▶ _WHAT IS BEING ASKED_:
Look through the data below and return each line where "ARRIVAL" appears.
[[ PROVIDED DATA, beginning ]]
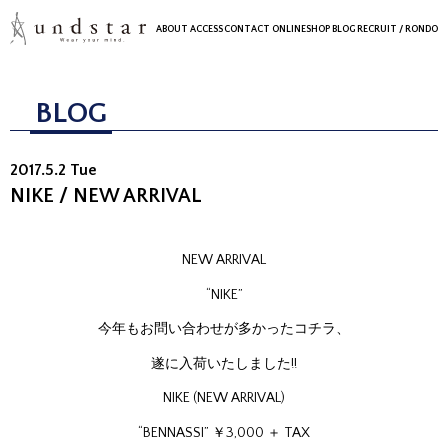
ABOUT
ACCESS
CONTACT
ONLINESHOP
BLOG
RECRUIT
/ RONDO
BLOG
2017.5.2 Tue
NIKE / NEW ARRIVAL
NEW ARRIVAL
“NIKE”
今年もお問い合わせが多かったコチラ、
遂に入荷いたしました!!
NIKE (NEW ARRIVAL)
“BENNASSI” ￥3,000 ＋ TAX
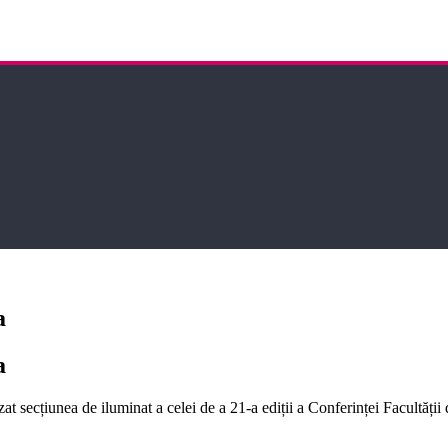
a
a
ecțiunea de iluminat a celei de a 21-a ediții a Conferinței Facultății de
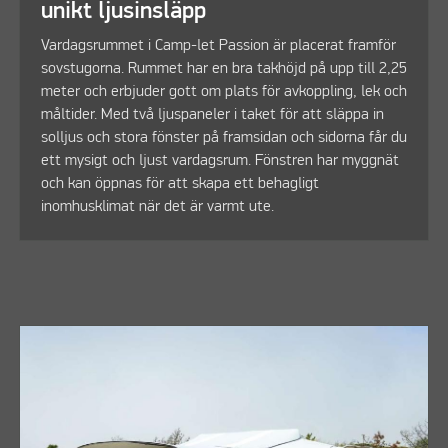
unikt ljusinsläpp
Vardagsrummet i Camp-let Passion är placerat framför
sovstugorna. Rummet har en bra takhöjd på upp till 2,25
meter och erbjuder gott om plats för avkoppling, lek och
måltider. Med två ljuspaneler i taket för att släppa in
solljus och stora fönster på framsidan och sidorna får du
ett mysigt och ljust vardagsrum. Fönstren har myggnät
och kan öppnas för att skapa ett behagligt
inomhusklimat när det är varmt ute.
[[ PROVIDED DATA, end ]]
▶ _ANSWER FOR THIS EXERCISE_:
NIKE / NEW ARRIVAL
NEW ARRIVAL
NIKE (NEW ARRIVAL)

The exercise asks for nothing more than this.